Crows can consciously control their calls: study

Crows can consciously control their calls: study

Crows can voluntarily control the release and onset of their calls, suggesting that songbirds could have cognitive control over their vocalisations, according to a study published in the science journal PLOS Biology.

In the study, Katharina Brecht of the University of Tubingen, Germany, and colleagues, tested the idea that songbirds could be deliberately controlling their calls - emitting or inhibiting the vocalisations at will - compared to the calls being instinctive responses to food, mates, or predators.

The findings suggest that trained carrion crows (Corvus corone) have goal directed control over their calls. In the experiment, three male carrion crows learned to emit calls in response to a visual cue of colored squares with no inherent meaning, which the team named ‘go-cues’, and to withhold calls in response to another cue.
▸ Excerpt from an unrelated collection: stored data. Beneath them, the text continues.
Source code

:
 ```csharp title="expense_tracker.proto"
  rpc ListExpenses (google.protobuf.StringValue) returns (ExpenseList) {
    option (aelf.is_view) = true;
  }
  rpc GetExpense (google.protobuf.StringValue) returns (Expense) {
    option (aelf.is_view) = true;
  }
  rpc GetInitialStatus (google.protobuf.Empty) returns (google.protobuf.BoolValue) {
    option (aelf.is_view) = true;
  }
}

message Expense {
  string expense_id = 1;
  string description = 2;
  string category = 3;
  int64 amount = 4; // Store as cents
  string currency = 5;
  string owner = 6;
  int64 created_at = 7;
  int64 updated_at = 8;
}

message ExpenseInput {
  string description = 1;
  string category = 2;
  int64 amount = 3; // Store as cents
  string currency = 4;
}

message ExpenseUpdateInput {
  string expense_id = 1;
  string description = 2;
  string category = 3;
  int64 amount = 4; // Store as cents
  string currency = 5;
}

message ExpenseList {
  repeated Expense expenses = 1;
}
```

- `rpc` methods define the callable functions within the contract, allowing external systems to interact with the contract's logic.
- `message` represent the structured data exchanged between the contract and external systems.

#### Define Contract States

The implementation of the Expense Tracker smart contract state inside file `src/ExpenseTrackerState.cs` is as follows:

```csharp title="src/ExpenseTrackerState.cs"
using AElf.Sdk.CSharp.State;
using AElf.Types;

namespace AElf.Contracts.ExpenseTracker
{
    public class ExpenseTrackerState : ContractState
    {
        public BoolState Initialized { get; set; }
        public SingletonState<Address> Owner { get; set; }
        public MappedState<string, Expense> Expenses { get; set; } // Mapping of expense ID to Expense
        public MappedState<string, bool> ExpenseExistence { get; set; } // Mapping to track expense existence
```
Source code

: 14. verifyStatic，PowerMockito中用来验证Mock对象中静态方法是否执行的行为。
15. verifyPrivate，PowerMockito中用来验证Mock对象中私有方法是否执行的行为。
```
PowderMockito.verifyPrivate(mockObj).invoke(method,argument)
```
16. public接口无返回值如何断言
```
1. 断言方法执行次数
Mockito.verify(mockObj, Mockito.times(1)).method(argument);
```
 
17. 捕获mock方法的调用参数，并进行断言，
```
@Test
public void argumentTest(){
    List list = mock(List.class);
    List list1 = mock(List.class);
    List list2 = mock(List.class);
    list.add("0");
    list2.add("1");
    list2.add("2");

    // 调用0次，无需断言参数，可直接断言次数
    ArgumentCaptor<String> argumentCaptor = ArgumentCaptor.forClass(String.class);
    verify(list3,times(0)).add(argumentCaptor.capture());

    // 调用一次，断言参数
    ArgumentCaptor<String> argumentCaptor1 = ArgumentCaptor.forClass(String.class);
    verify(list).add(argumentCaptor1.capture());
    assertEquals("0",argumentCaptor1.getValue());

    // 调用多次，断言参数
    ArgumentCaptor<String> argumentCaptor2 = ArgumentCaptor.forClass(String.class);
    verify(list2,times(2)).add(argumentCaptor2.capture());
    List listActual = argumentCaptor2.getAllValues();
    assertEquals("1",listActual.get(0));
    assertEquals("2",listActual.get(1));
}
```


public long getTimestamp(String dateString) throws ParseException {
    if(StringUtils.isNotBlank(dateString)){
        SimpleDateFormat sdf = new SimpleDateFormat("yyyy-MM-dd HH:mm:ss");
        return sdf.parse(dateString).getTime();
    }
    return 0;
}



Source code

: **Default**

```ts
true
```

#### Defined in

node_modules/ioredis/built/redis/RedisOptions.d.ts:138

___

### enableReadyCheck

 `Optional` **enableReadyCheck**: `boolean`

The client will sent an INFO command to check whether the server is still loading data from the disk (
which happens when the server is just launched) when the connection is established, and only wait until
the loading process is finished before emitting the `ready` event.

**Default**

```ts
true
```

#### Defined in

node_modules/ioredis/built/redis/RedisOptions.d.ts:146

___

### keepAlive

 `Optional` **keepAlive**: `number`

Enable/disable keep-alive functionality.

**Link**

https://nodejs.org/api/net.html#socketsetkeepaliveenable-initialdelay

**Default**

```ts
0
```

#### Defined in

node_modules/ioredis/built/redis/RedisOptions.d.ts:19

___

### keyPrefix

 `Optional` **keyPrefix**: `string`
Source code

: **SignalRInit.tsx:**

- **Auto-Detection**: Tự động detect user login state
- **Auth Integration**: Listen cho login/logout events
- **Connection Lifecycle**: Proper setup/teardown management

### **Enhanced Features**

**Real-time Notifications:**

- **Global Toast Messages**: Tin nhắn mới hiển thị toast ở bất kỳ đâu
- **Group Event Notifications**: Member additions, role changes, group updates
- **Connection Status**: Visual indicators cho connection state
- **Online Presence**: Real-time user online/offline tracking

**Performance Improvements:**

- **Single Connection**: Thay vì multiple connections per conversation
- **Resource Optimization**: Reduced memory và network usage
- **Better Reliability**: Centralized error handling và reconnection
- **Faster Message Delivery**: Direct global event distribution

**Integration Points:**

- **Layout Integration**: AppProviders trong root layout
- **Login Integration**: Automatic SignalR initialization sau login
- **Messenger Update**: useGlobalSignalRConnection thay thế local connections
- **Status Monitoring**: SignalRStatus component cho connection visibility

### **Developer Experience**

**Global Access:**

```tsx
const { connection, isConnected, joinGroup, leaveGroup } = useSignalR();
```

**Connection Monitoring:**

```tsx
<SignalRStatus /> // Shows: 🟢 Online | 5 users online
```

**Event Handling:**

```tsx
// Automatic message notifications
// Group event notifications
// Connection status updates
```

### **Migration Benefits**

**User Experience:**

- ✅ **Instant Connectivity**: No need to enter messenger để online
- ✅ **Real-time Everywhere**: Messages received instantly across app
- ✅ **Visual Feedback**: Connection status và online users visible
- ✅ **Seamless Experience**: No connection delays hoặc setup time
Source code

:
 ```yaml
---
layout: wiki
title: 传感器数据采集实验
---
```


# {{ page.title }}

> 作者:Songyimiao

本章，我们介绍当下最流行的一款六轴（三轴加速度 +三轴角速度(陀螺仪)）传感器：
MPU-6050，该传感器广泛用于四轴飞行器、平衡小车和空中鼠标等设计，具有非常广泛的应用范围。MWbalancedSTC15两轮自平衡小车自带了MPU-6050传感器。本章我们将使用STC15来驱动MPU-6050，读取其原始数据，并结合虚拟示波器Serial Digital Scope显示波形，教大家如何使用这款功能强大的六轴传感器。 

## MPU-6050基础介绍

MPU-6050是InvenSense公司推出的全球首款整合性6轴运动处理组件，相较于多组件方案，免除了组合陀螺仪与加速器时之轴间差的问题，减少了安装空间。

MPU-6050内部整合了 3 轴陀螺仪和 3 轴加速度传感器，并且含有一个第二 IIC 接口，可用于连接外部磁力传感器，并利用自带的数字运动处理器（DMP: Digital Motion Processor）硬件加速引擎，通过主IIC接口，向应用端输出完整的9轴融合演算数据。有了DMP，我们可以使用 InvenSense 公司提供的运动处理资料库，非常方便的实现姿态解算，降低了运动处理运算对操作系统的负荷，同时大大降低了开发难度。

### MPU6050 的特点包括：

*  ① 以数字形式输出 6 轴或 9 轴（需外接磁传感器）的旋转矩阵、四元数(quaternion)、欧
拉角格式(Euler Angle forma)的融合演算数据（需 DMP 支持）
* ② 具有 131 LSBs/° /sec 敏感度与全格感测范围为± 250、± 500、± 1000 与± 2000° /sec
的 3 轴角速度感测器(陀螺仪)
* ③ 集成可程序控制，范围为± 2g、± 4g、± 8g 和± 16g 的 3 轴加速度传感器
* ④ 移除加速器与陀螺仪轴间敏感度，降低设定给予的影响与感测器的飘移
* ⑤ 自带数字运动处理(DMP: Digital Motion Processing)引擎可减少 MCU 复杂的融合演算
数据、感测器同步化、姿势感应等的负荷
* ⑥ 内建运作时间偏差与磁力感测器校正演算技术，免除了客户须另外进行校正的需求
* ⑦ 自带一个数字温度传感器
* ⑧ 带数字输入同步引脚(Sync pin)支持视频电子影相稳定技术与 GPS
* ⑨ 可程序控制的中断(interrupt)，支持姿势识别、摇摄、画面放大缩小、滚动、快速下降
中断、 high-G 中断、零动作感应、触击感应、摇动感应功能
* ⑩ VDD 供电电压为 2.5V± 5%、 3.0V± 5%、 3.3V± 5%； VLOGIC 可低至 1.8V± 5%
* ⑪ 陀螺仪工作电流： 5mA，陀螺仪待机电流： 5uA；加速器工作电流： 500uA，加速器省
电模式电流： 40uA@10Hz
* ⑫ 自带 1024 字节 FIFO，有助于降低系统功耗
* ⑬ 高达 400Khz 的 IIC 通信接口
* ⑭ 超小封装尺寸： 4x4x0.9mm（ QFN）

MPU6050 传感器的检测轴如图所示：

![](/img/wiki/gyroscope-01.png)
Then, two of the crows were trained on a task with the cue colors reversed. Additionally, in another trial dubbed no-go cues, the crows were rewarded for withholding vocalisations to yet another cue.

The calls in response to the detection of the go-cue were precisely timed, and highly reliable in all the crows. The crows also quickly learned to withhold calls in no go-trials - showing that they were not singing in anticipation of a food reward in the go-trials, the study said.

"Our study shows that crows can be taught to control their vocalisations, just like primates can, and that their vocalisations are not just a reflexive response,” note the researchers.

“This finding not only demonstrates once again the cognitive sophistication of the birds of the crow family, but it also advances our understanding of the evolution of vocal control."

The authors emphasise that further work is needed to evaluate the neurobiological basis of such cognitive vocal control in birds. Until then, one may not be able to conclude that the crows consciously control the observed variability in calls, as they may also be driven by involuntary neurological mechanisms, the study said.